At any time you can preview your work by pressing the preview button at the top of the menu bar. This opens a screen that will play the DVD as if it were already burned. A small remote comes up and allows you to test all the links and functions. A really nice feature.

Once you have all your clips arranged the way you'd like and you are ready to create your DVD, you can click File>Optimize DVD and a window will open that will tell you what clips if any need to be rendered or converted. If the file does not need to be re-compressed, there will be a green check mark next to it (see figure 4). If re-compression is necessary, a yellow diamond will display, and if you force re-compression on an already compliant file, then a red diamond will display. This is a fast and foolproof way to check your project before you complete the process. By making sure that your files are already compliant, you can cut the burn time dramatically.

Figure 4



Files that need re-compression display with a Yellow Diamond. Compliant files have a green check mark that indicates no re-compression is necessary (mpeg-2 files)

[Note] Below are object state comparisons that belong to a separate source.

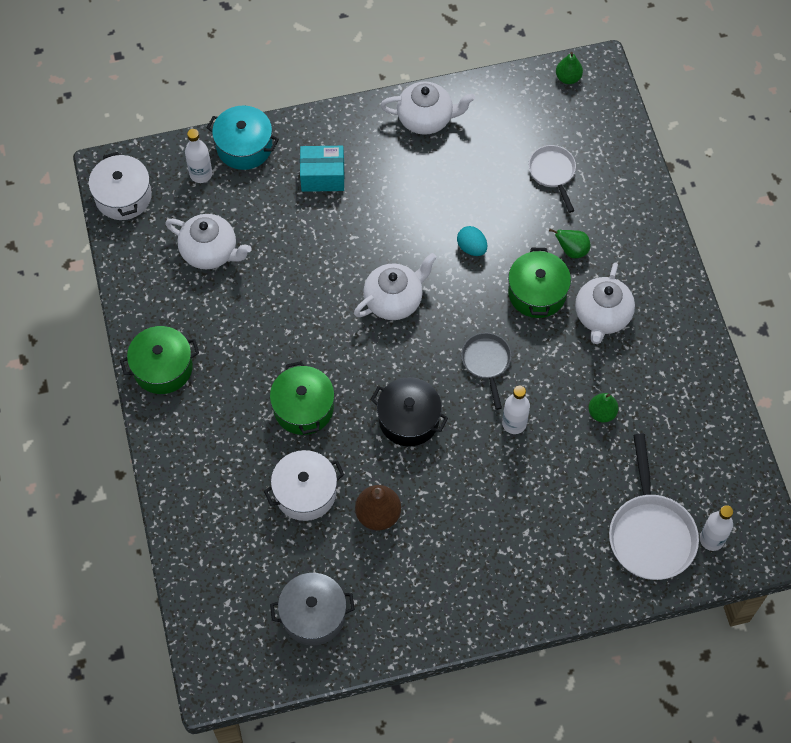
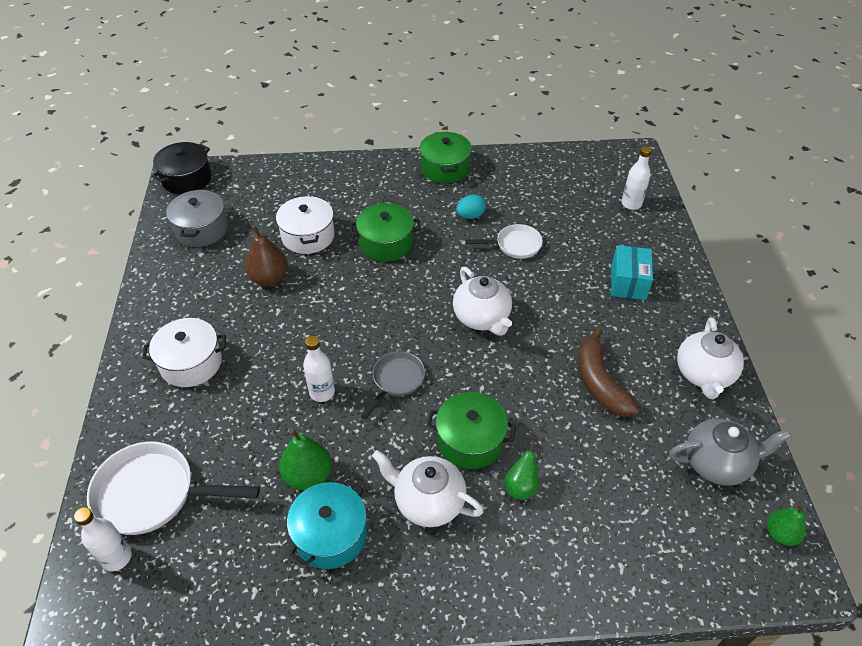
camera: 100 degrees right, 15 degrees down
white pot [89,152,152,220] -> white pot moved to [143,318,226,387]
white teapot [165,214,252,269] -> none
turquoise pot [207,105,279,170] -> turquoise pot moved to [287,480,367,569]
black pot [370,377,448,446] -> black pot moved to [152,142,211,195]
turquoise egg [457,226,487,256] -> turquoise egg moved to [456,194,486,219]
grey pan [461,333,511,410] -> grey pan turned 60 degrees counterclockwise [361,351,425,419]
white pan [529,145,576,213] -> white pan moved to [465,224,543,259]
green pear [588,393,619,422] -> green pear [279,429,332,490], size x1.50
none -> brown banana [578,327,639,417]
none -> grey teapot [669,419,792,486]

I think that Sonic Foundry has really hit a home run with this package. DVD Architect works right out of the box. There is a very short learning curve (although I imagine that the more you work with this program the more tricks you'll discover). The output is as professional as you could want with none of the craziness that others would have you believe is a part of DVD authoring.

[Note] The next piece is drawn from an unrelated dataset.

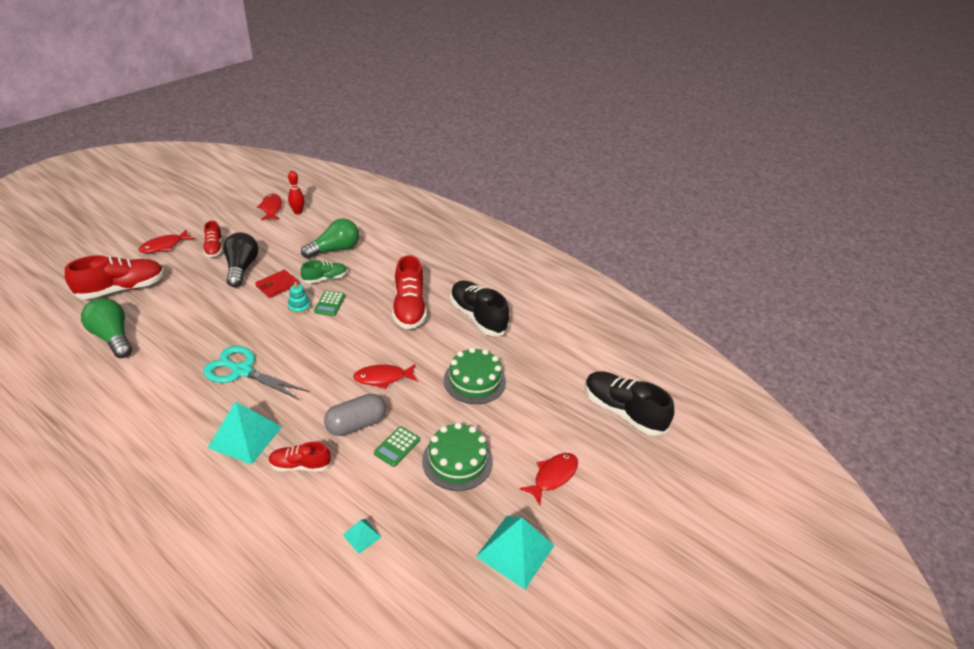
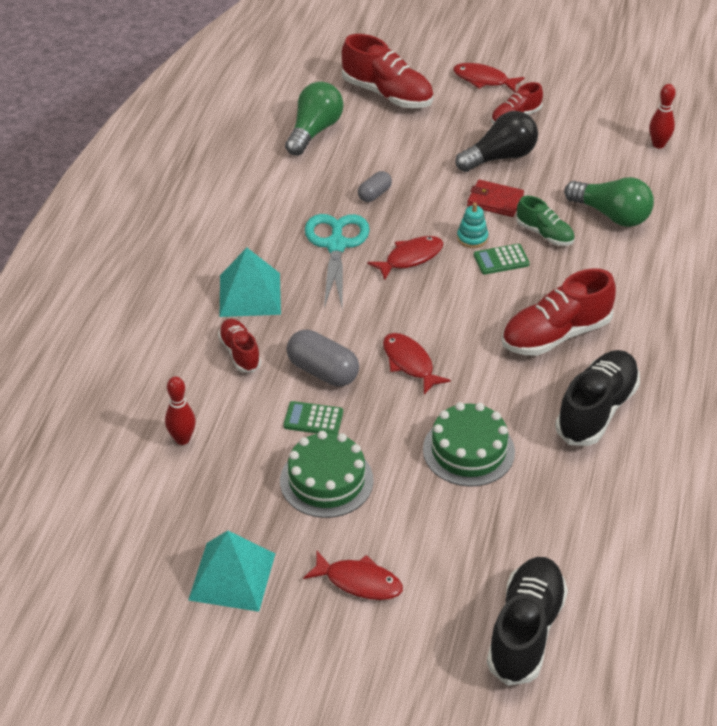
camera: 70 degrees right, 5 degrees up
red fish [257,194,282,220] -> red fish moved to [367,236,443,280]
turquoise pyramid [343,519,382,554] -> red bowling pin [165,376,196,445]
none -> grey capsule [358,171,392,202]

The interface is simple and effective. The manual, while I'd like to see a little more depth and some more sophisticated themes available, is readable and informative.

But the bottom line is that DVD Architect fulfills its mission and allows beginner or expert to construct a professional DVD presentation with a minimum of hassle and headache.

Cow Rating:

Add some more sophisticated themes, and a little more depth to the manual and you'd have 5 cows easily.
For what it is, 4 1/2 cows and a MUST BUY Rating!